Sonntag, 10. August 2014

Liebe Gesichter #1 - Marilyn

Hermann Hesse
Über Gewaltpolitik, Krieg und das Böse in der Welt (1955) #1
Brief an einen Friedensfreund, der als deutscher Soldat Stalingrad erlebt hat 

                                                                                                                  Montagnola, im Februar 1955
"Ihre Betrachtungen über Weltgeschichte, Krieg und Sinn oder Unsinn des Ganzen kommen meinen eigenen Gedanken nahe, wir sind nicht weit voneinander. Doch kommt es für unser Verhalten im Leben nicht so sehr auf unsere Gedanken an als auf unseren Glauben.

— Aufgabe 1 —
Von welchem Ort und mit welcher Zeitangabe ist der Brief im Textauszug datiert?
— Aufgabe 2 —
Zählen Sie alle Themen auf, die im Titel des Hesse-Textes im Textauszug genannt werden.

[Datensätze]
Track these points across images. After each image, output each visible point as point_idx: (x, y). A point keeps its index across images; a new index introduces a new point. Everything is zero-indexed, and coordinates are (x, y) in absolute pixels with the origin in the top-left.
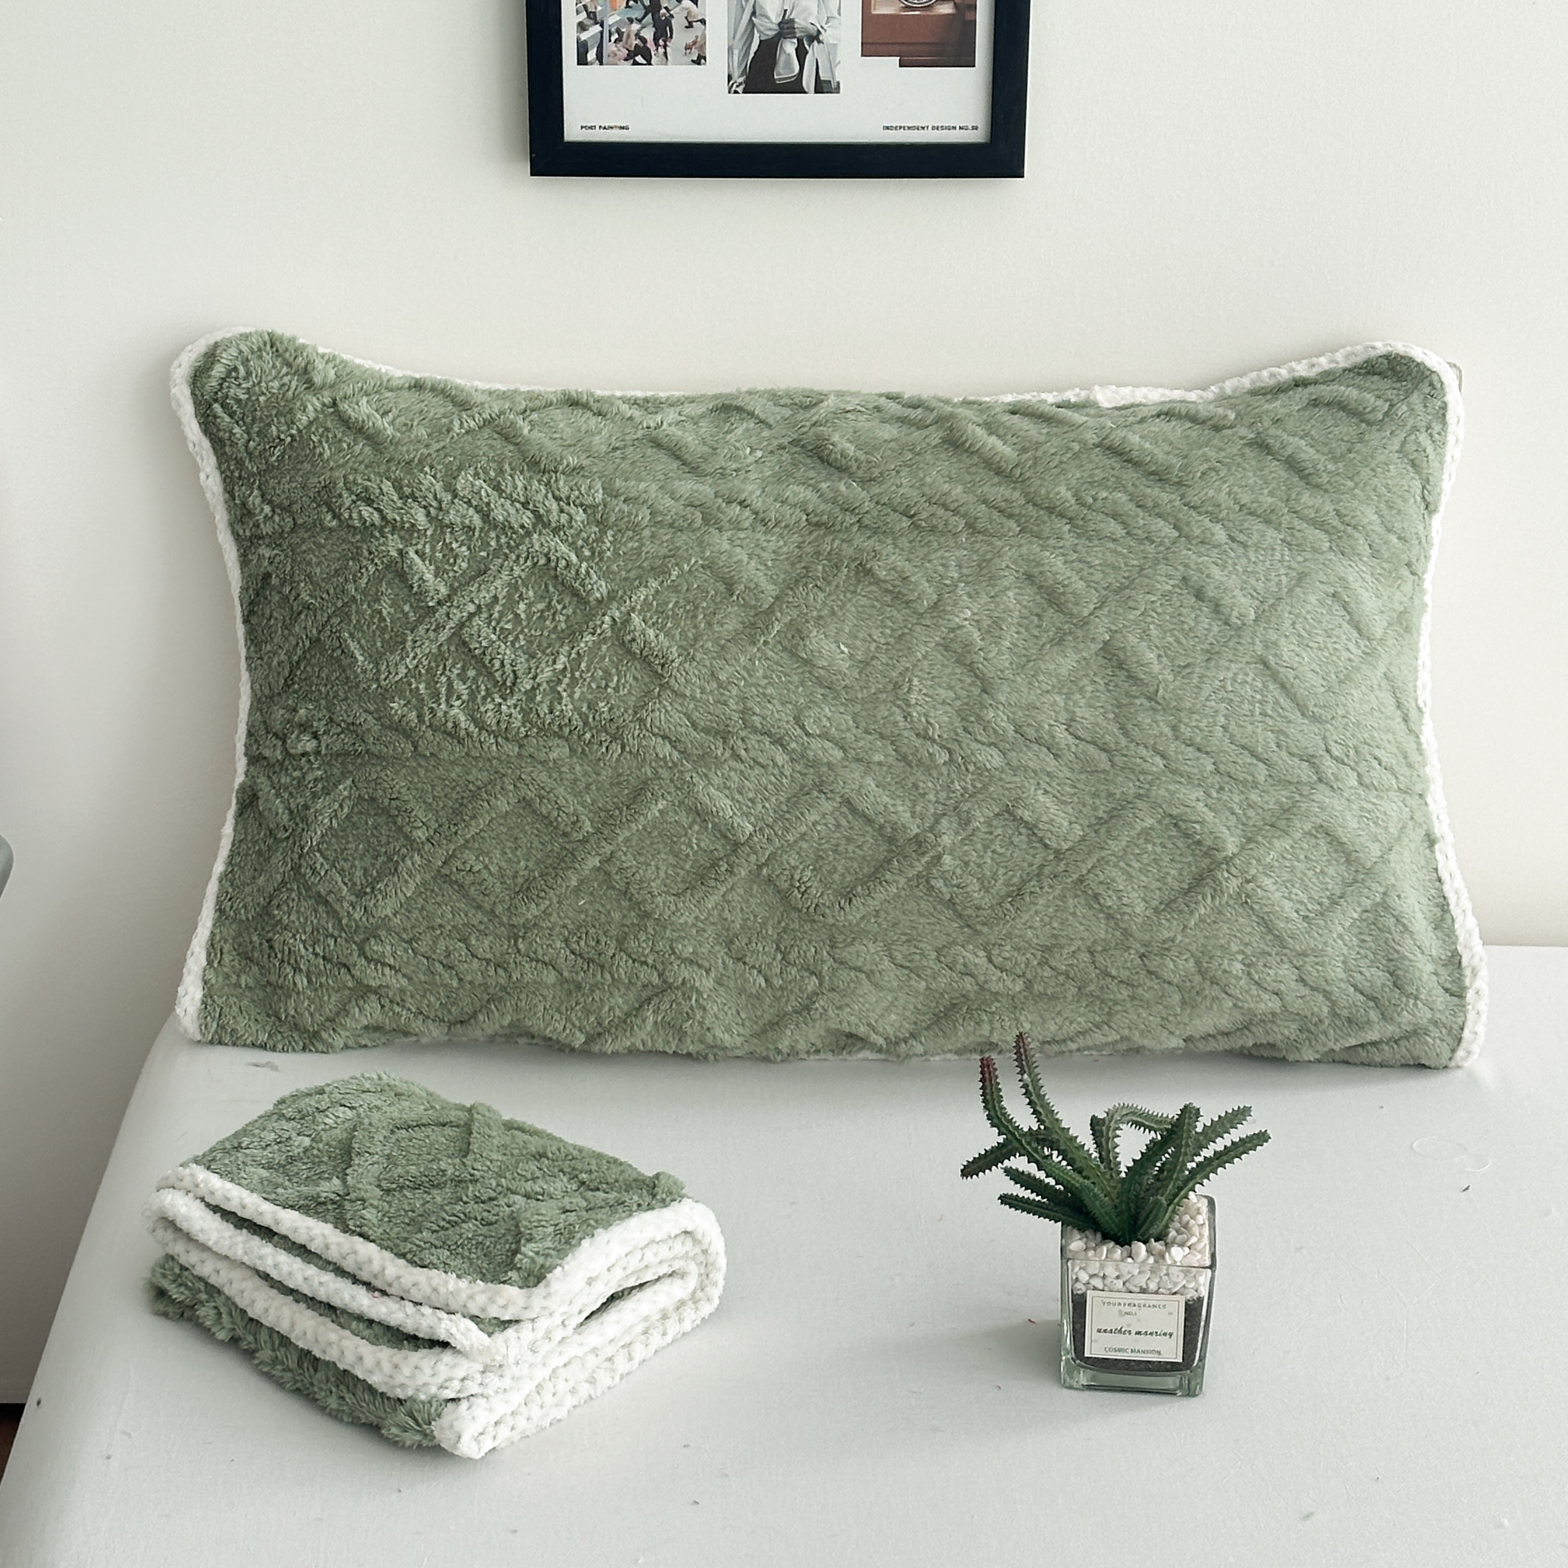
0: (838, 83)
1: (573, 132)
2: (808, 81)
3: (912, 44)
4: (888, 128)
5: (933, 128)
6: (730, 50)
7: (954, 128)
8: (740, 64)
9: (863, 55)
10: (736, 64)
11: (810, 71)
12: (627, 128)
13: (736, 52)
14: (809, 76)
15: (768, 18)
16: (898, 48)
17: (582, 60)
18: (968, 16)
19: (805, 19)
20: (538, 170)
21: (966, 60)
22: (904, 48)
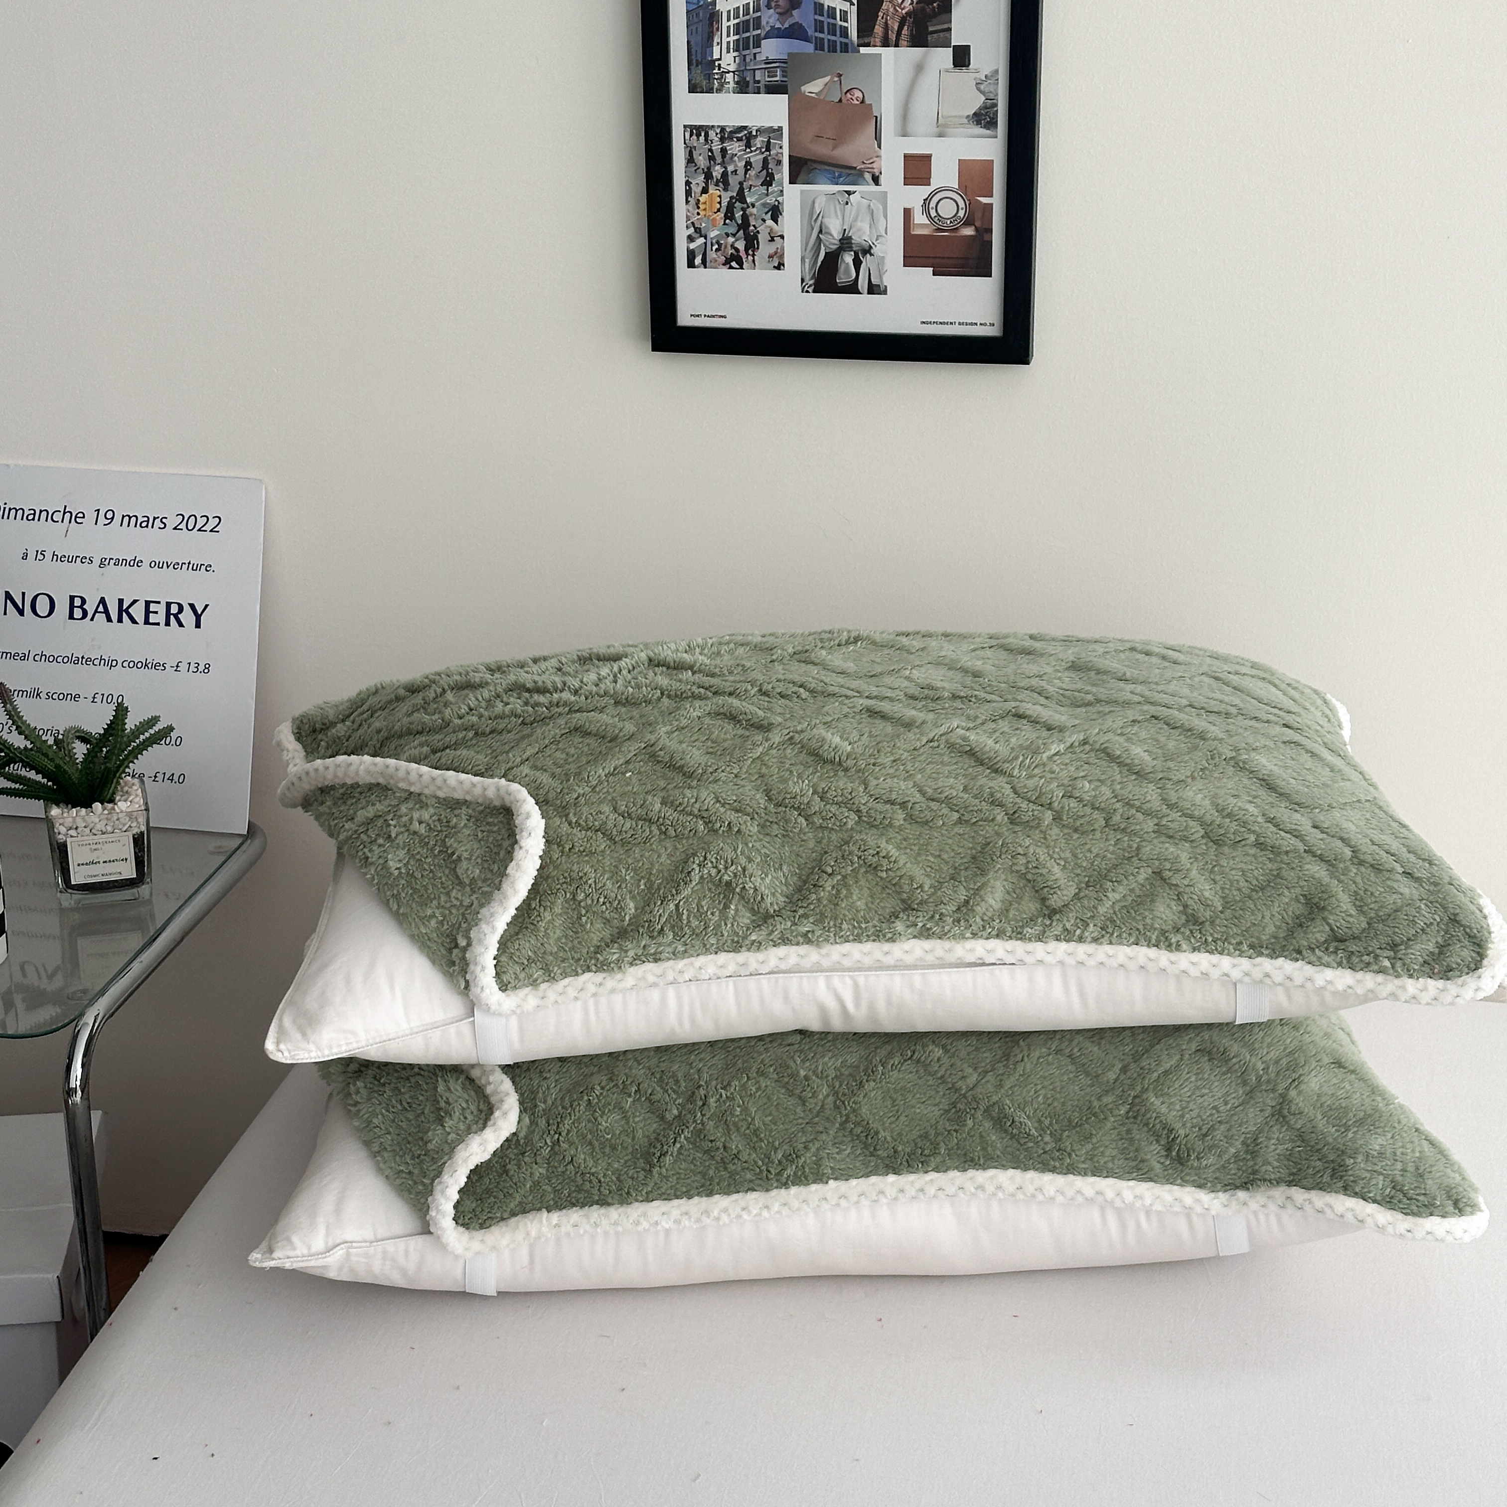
0: (886, 287)
1: (684, 319)
2: (863, 284)
3: (943, 258)
4: (924, 323)
5: (960, 324)
6: (803, 260)
7: (976, 324)
8: (810, 270)
9: (904, 266)
10: (807, 270)
11: (864, 277)
12: (725, 317)
13: (807, 261)
14: (864, 280)
15: (831, 235)
16: (931, 260)
17: (691, 264)
18: (986, 238)
19: (860, 237)
20: (657, 347)
21: (984, 271)
22: (937, 260)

— Lösung 1 —
Montagnola, im Februar 1955.

— Lösung 2 —
Gewaltpolitik, Krieg, das Böse in der Welt